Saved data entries

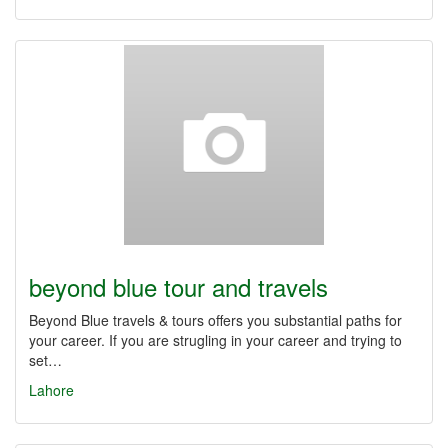
beyond blue tour and travels
Beyond Blue travels & tours offers you substantial paths for
your career. If you are strugling in your career and trying to
set…
Lahore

* **Exercise brief**:
Across the data above, how many lines include the word "travels"? Give only the count.

* **Exercise output**:
2